- [EXTRACT]
......

Chapter 70 – Ventricular Assist Devices




Abstract




This chapter provides an excellent and in-depth discussion on the complexities associated with caring for children with ventricular assist device support. The author provides a thorough analysis of the available support devices in children based on the patients’ indication for support. perioperative management algorithms for patients supported by the continuous flow devices and Berlin devices are suggested. The perioperative approach for these patients is reviewed in detail with respect to VAD/anesthesia interaction.





Chapter 70 Ventricular Assist Devices



Premal M. Trivedi



A three-month-old previously healthy infant presents to the emergency room with increased work of breathing and a two-week history of rhinorrhea and cough. Chest X-ray demonstrates severe cardiomegaly prompting an echocardiogram which reveals severe left ventricular dilation compressing the right ventricle (RV) severe mitral regurgitation, and severely depressed biventricular function. The differential includes viral myocarditis versus dilated cardiomyopathy.


Over the next week, the patient is intubated for respiratory distress and started on inotropic support to optimize cardiac output. In the past 12 hours, the infant has become increasingly tachycardic to the 180s–190s and hypotensive with blood pressures between 45–55/30–40 in spite of escalating inotropy. Labs are significant for increasing creatinine and elevations in liver enzymes. Oxygenation, ventilation, and lung compliance are stable. Due to concerns regarding impending circulatory collapse, the patient is taken to the OR for initiation of mechanical circulatory support via the Berlin Heart EXCOR ventricular assist device (VAD, Berlin Heart GmbH, Berlin, Germany).

......

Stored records
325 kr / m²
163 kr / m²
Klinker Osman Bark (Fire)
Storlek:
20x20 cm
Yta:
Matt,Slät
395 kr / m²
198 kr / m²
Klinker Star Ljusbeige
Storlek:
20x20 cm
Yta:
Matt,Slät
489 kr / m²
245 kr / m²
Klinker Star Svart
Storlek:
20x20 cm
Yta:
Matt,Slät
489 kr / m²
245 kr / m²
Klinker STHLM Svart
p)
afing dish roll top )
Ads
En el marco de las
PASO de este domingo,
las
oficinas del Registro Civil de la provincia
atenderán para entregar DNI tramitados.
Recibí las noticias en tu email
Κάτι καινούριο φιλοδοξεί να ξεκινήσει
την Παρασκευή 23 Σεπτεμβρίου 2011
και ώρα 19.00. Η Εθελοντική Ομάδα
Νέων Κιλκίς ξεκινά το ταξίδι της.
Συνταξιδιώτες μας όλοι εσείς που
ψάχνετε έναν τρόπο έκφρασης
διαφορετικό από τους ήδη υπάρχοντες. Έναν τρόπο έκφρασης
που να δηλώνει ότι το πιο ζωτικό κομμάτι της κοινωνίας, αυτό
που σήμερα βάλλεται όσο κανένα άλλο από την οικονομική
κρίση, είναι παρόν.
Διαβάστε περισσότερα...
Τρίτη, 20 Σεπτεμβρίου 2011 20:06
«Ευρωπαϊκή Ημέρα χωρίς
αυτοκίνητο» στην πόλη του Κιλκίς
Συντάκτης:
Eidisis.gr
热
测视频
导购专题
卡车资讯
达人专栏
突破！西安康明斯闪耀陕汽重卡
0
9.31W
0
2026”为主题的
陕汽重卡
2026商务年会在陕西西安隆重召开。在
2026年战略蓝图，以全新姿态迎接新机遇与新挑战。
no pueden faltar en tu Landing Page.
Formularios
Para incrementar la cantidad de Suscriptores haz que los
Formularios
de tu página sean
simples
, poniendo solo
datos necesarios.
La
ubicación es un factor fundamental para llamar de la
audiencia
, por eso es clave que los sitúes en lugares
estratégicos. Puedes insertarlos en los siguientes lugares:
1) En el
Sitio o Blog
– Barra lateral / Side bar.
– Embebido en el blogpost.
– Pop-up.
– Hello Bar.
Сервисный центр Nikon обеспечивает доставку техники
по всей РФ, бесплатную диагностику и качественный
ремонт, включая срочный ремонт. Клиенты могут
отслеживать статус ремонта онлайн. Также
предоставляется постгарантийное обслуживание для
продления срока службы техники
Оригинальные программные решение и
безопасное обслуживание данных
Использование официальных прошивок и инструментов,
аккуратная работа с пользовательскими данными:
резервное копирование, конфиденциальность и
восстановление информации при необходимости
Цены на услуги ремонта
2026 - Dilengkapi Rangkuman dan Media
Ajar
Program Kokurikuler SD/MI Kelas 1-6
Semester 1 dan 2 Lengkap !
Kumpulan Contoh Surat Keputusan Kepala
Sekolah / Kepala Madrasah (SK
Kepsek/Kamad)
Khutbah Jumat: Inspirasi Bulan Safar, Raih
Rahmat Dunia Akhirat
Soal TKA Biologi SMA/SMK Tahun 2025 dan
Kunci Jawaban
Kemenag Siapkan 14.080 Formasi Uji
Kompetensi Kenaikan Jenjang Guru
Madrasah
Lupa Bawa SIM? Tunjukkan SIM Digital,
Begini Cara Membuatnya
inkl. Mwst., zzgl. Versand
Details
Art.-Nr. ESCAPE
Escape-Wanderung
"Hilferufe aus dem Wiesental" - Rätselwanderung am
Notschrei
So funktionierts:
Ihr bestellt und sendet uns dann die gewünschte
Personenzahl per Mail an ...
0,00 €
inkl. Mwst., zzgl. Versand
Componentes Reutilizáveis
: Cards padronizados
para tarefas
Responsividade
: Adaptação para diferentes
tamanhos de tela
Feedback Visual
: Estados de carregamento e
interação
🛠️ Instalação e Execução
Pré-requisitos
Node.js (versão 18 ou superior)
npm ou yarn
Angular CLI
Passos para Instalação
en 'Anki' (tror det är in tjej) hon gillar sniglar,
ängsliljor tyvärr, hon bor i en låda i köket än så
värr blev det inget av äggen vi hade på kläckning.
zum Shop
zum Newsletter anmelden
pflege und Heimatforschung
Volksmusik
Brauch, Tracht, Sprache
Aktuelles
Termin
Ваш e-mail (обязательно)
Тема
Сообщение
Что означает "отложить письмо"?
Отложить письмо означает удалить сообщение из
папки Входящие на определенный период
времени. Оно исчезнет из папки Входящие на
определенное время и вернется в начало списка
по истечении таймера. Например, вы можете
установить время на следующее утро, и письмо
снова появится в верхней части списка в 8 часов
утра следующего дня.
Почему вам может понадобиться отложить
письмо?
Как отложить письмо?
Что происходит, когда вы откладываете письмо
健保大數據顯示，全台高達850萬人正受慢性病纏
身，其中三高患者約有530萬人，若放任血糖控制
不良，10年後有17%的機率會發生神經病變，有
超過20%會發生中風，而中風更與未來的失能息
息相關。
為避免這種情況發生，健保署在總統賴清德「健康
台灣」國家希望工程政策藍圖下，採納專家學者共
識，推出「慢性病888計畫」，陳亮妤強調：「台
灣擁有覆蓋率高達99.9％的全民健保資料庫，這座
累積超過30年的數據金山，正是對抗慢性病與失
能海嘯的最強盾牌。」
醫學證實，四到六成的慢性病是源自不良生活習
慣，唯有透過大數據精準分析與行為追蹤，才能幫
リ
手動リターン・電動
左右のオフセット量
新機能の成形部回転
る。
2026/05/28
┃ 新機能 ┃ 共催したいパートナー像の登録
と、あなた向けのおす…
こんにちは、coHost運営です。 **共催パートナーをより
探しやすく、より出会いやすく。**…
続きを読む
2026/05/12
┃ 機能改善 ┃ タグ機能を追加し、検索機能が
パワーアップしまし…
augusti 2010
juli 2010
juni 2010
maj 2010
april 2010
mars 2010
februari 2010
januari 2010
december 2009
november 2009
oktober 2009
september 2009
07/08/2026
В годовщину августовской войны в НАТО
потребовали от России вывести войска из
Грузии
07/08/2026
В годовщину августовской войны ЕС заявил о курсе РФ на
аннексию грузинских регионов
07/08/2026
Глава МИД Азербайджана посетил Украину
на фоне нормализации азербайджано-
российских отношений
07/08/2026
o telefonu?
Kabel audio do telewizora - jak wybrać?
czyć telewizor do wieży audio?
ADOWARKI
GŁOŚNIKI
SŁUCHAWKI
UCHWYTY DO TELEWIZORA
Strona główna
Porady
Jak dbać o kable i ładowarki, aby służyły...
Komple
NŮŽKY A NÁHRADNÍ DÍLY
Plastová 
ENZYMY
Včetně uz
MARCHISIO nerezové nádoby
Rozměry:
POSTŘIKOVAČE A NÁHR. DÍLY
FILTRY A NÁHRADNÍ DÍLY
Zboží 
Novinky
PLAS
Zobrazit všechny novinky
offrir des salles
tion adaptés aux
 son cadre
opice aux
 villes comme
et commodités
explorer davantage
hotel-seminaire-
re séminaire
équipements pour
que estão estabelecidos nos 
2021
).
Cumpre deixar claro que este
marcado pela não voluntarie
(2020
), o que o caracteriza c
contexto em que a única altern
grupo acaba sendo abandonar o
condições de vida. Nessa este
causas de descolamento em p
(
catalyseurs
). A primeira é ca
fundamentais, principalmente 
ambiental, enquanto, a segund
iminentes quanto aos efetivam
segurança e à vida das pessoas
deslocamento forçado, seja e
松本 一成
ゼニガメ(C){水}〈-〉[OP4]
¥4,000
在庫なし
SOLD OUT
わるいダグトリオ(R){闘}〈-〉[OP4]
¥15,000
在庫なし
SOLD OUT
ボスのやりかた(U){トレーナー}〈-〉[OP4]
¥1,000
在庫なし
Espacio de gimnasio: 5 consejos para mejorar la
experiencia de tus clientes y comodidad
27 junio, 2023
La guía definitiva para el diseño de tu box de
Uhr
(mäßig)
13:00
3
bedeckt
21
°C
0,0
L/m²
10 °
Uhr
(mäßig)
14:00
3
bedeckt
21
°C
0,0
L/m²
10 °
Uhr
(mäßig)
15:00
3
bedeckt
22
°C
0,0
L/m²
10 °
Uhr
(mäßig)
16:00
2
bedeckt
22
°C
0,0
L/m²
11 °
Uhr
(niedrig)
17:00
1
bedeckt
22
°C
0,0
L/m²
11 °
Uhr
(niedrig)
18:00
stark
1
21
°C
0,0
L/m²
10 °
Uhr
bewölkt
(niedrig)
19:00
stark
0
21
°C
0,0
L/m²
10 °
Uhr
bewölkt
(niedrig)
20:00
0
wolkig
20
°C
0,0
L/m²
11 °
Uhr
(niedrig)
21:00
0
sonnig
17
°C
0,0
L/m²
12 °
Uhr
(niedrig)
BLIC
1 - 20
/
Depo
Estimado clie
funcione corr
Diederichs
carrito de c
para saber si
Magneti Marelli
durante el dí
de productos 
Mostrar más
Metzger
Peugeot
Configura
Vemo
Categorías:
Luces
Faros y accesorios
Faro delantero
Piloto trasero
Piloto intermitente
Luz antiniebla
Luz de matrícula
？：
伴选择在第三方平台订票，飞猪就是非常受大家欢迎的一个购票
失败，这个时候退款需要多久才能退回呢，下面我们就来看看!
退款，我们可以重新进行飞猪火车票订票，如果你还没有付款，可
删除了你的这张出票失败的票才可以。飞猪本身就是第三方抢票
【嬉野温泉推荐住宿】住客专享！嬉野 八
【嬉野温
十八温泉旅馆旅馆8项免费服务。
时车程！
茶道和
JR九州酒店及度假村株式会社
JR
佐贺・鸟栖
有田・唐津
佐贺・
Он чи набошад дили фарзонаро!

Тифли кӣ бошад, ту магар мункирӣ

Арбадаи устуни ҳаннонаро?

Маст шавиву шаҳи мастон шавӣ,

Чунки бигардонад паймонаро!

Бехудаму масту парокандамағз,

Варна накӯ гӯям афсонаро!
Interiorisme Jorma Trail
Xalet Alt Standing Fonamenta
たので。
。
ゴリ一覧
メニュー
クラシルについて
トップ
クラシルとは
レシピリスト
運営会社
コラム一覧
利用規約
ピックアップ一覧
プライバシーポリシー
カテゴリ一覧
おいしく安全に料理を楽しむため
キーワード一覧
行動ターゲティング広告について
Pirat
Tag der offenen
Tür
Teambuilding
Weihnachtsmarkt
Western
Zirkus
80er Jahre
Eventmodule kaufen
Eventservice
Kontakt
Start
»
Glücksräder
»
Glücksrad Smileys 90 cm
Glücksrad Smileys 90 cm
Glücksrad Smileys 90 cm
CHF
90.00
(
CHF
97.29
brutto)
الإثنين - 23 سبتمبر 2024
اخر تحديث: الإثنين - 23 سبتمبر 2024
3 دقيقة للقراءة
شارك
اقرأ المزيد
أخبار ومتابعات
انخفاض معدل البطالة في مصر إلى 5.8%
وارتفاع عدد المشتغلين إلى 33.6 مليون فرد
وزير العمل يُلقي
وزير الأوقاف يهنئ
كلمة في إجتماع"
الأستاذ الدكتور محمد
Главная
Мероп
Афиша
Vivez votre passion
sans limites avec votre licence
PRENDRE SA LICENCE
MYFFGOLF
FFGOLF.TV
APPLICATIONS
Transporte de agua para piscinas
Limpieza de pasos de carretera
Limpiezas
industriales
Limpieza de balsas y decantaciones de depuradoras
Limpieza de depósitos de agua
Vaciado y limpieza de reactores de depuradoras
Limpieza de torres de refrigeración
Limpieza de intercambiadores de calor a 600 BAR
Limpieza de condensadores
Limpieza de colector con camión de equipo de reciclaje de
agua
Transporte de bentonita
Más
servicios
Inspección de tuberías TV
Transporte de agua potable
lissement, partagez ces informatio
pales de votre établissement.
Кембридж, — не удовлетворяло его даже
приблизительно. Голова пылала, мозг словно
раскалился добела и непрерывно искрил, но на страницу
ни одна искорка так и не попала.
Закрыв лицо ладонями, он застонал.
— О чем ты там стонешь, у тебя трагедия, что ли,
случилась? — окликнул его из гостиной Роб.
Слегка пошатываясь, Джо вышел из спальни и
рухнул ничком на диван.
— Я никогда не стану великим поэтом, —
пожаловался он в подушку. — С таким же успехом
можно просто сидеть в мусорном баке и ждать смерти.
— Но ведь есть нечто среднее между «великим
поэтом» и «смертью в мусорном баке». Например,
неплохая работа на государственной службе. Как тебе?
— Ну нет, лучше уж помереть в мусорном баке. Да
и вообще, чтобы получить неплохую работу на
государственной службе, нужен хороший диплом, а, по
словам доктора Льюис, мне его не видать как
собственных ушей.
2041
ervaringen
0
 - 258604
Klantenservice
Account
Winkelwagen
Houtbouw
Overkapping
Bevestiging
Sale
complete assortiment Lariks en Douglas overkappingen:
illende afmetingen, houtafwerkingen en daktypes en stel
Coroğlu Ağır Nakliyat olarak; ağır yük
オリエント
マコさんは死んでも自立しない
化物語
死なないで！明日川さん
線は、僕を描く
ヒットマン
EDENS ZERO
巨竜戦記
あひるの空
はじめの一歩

......

- [TASK DETAILS]
Return the whole ventricular assist device chapter text above, word for word with nothing changed.

- [RESULT]
Chapter 70 – Ventricular Assist Devices




Abstract




This chapter provides an excellent and in-depth discussion on the complexities associated with caring for children with ventricular assist device support. The author provides a thorough analysis of the available support devices in children based on the patients’ indication for support. perioperative management algorithms for patients supported by the continuous flow devices and Berlin devices are suggested. The perioperative approach for these patients is reviewed in detail with respect to VAD/anesthesia interaction.





Chapter 70 Ventricular Assist Devices



Premal M. Trivedi



A three-month-old previously healthy infant presents to the emergency room with increased work of breathing and a two-week history of rhinorrhea and cough. Chest X-ray demonstrates severe cardiomegaly prompting an echocardiogram which reveals severe left ventricular dilation compressing the right ventricle (RV) severe mitral regurgitation, and severely depressed biventricular function. The differential includes viral myocarditis versus dilated cardiomyopathy.


Over the next week, the patient is intubated for respiratory distress and started on inotropic support to optimize cardiac output. In the past 12 hours, the infant has become increasingly tachycardic to the 180s–190s and hypotensive with blood pressures between 45–55/30–40 in spite of escalating inotropy. Labs are significant for increasing creatinine and elevations in liver enzymes. Oxygenation, ventilation, and lung compliance are stable. Due to concerns regarding impending circulatory collapse, the patient is taken to the OR for initiation of mechanical circulatory support via the Berlin Heart EXCOR ventricular assist device (VAD, Berlin Heart GmbH, Berlin, Germany).